> Written task:
How many lines in the material below contain the word "value"? Reply with the number only.

- Opening Delimiter -

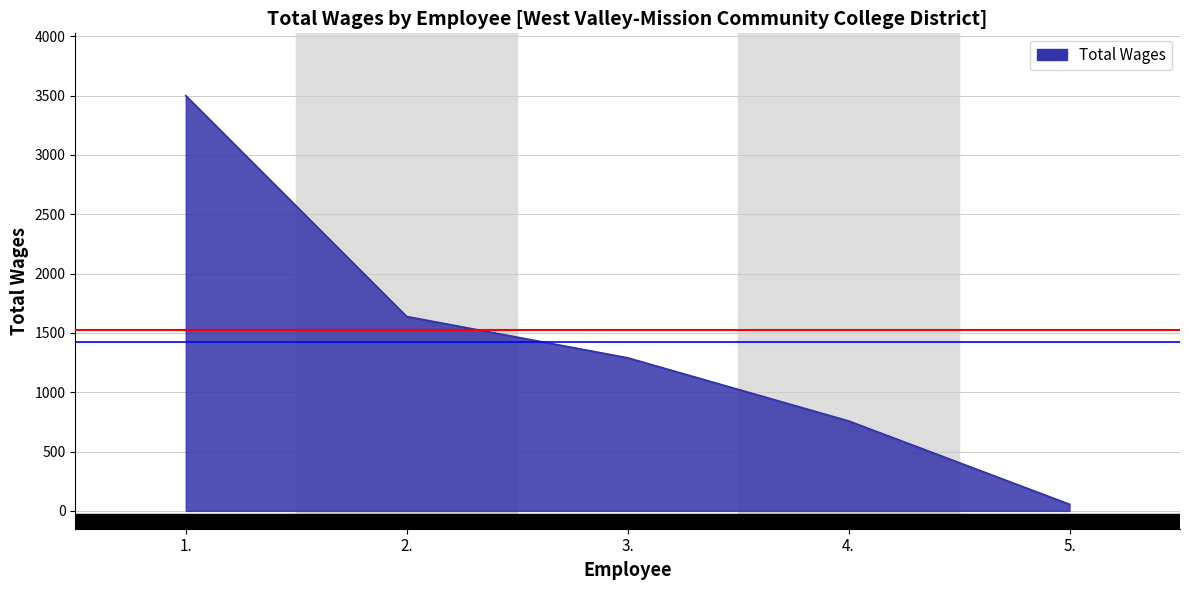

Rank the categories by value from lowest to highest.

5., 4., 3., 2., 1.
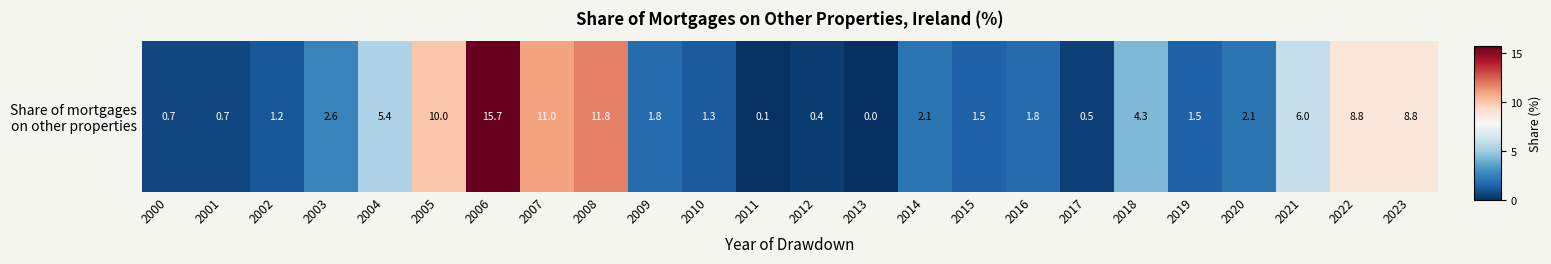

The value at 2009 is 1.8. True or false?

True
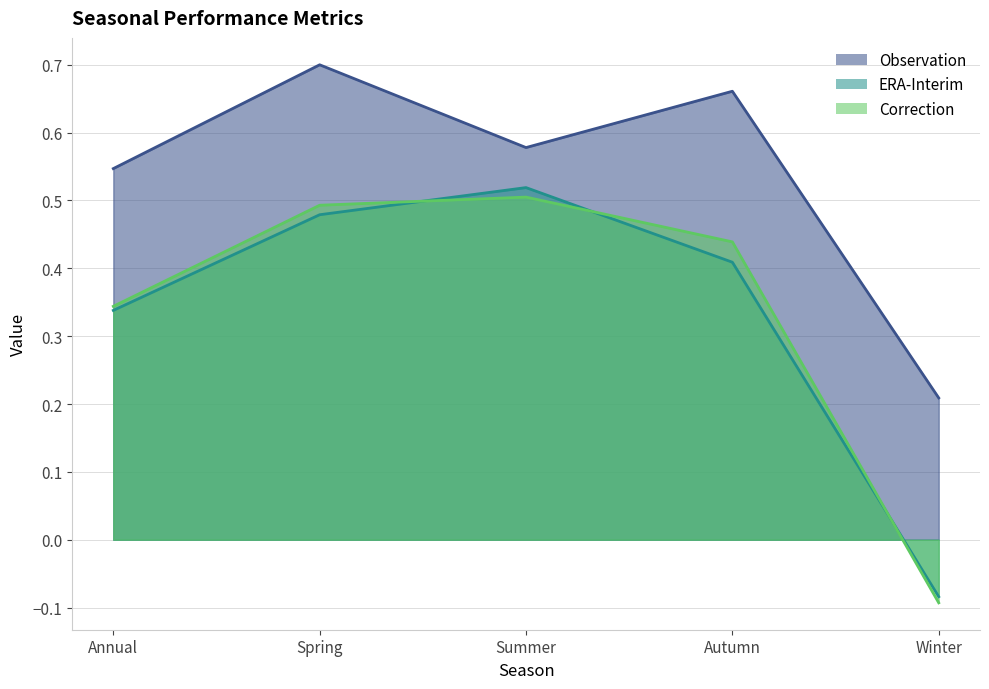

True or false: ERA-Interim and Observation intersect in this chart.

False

- Closing Delimiter -

> Exercise solution:
2